Here’s how a local newspaper reported on the Nundle experiment:
“The tiny memorial hall darkens and the audience settles in for a makeshift night at the mobies. First up is a cartoon, followed by an old newsreel about an airship disaster, the death of Thomas Edison, and stylish ladies’ fashions from the 1930s. The main attraction this wet Saturday night is The Man Who Knew Infinity. A second-hand projector is propped up on milk crates. Black paper has been taped over the windows. Old-style cinema seats, comfortable but badly scarred, have come out of extended storage. Occasionally, there’s a whir from the projector and the screen blurs, bringing a brisk ‘sorry’ from the projectionist, a local cattle farmer. Nobody seems to mind the interruption, quietly waiting for the screen to come back to life again. It’s about cinema as a social experiment in how to restore a communty’s health.”
I can’t recall a recent social gathering I’ve been to recently where the topic of what we’re watching on our preferred streaming services didn’t come up. “Have you guys seen The Mandalorian/The Queen’s Gambit/Bridgerton?,” we ask across the table. Then we share our views on each others’ favorite shows.
But it’s not the same as sensing each others’ presence and sharing the same space, as we feel the same emotional responses to whatever we’re watching on the big screen. Maybe George Miller was right. We need to gather together with others and hear stories that help make sense of our world.
In March, 2020, film director Christopher Nolan (The Dark Knight, Dunkirk, Tenet) fearful of the impact of the pandemic on movie theaters, wrote an impassioned piece on the social value of movie-going.
“The past few weeks have been a reminder, if we needed one, that there are parts of life that are far more important than going to the movies. But, when you consider what theaters provide, maybe not so many as you might think,” Nolan wrote.

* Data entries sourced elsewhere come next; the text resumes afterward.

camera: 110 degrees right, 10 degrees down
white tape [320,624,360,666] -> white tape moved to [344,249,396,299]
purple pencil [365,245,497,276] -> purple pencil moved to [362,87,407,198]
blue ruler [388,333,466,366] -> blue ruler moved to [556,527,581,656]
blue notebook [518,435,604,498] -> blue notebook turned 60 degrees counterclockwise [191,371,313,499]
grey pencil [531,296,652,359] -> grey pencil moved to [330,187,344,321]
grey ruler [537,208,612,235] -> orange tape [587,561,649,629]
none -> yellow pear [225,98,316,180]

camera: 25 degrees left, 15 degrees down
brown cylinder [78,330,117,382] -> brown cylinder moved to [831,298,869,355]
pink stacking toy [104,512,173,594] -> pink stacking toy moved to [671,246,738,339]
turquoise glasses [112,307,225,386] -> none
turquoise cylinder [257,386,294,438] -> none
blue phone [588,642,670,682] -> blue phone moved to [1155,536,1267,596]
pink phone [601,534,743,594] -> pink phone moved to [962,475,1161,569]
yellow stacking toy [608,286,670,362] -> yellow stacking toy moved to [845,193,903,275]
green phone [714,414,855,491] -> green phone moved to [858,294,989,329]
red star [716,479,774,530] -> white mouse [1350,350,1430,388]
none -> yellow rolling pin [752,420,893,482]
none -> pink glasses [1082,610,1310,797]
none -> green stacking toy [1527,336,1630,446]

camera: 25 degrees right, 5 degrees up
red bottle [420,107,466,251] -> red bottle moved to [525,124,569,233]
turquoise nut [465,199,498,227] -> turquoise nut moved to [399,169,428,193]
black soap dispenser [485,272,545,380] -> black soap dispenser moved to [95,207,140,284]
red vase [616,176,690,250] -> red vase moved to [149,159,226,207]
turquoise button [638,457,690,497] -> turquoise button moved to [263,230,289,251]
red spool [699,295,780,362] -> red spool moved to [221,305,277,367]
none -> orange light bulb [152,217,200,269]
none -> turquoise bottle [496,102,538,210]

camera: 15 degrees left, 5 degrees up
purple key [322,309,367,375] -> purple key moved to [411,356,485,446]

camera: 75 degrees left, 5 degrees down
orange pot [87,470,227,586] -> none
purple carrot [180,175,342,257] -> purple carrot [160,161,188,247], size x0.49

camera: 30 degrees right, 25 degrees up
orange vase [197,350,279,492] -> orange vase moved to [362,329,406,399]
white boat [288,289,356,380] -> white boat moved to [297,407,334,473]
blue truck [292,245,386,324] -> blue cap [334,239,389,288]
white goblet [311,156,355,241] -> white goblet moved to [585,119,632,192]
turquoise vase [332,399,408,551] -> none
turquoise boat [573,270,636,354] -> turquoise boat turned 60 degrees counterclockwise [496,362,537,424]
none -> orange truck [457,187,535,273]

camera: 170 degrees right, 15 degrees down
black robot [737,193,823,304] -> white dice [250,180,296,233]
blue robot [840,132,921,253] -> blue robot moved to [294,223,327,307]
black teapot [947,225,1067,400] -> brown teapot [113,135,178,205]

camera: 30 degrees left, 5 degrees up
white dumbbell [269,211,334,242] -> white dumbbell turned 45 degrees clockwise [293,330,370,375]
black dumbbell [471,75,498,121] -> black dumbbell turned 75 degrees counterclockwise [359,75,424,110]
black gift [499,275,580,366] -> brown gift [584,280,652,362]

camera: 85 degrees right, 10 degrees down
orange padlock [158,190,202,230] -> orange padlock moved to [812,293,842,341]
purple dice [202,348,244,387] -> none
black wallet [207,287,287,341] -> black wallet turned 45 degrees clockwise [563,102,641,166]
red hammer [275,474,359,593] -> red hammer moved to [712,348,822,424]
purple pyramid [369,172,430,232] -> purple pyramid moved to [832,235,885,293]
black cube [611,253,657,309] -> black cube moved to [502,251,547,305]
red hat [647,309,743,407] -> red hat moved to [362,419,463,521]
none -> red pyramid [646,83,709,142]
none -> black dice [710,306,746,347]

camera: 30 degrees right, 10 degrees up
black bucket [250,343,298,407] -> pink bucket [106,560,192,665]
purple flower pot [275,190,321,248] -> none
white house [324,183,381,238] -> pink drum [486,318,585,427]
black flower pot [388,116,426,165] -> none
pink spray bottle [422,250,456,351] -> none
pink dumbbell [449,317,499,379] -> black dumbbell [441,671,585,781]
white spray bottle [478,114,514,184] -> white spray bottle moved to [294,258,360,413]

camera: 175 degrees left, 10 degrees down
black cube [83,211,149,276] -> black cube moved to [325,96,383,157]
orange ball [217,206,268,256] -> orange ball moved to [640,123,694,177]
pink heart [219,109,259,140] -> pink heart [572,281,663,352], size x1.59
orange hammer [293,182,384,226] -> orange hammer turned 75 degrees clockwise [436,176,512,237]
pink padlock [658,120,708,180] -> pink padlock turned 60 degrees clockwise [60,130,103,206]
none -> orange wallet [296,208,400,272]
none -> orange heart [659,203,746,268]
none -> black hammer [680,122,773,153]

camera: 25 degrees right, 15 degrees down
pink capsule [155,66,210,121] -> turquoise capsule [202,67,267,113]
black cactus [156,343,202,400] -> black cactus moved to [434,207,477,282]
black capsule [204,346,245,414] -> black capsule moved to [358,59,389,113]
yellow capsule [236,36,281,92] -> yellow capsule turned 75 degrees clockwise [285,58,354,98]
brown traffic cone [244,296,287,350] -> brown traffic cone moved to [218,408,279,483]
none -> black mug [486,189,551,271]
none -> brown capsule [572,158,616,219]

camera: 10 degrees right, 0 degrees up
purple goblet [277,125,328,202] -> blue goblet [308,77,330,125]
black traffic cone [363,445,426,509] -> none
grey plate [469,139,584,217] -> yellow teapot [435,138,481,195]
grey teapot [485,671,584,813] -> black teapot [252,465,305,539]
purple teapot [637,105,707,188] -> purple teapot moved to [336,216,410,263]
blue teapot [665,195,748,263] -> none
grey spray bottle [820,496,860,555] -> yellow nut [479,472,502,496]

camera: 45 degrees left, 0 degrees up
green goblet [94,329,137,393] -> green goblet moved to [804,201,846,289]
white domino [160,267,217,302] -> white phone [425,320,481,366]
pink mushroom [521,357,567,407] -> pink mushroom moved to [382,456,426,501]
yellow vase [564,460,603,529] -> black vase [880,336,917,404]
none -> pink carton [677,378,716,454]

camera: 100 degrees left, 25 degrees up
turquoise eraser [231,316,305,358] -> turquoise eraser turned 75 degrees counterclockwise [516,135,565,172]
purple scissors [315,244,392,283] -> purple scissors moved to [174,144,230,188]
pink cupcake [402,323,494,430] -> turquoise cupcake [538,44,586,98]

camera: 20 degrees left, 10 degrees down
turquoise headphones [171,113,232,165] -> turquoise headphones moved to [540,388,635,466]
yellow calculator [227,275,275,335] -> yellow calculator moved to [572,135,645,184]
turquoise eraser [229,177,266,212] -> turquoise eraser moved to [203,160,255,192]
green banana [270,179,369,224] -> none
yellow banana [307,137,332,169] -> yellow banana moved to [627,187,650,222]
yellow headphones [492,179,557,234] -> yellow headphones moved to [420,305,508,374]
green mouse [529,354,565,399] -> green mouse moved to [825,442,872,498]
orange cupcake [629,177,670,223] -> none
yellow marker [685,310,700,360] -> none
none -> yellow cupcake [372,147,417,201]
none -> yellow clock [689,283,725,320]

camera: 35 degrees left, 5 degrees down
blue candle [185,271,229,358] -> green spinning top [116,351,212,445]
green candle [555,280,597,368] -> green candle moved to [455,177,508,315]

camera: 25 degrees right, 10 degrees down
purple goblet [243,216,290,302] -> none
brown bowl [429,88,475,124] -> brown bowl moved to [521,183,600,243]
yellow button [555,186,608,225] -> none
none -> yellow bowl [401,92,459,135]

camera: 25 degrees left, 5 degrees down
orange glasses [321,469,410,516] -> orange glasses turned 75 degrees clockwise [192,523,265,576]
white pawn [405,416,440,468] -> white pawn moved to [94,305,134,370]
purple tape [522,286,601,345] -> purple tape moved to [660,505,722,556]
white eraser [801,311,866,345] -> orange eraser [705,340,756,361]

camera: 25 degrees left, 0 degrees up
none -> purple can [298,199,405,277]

“These are places of joyful mingling where workers serve up stories and treats to the crowds that come to enjoy an evening out with friends and family. As a filmmaker, my work can never be complete without those workers and the audiences they welcome.”
I love streaming great shows and movies. I’m good with zooming, tweeting, posting, and webinaring. But — and you can call me old-fashioned — I’m unashamedly nostalgic about movie theaters and churches and the need for groups of people to be spellbound by stories and rituals that lift us out of our ordinary lives and remind us of both our smallness and our importance.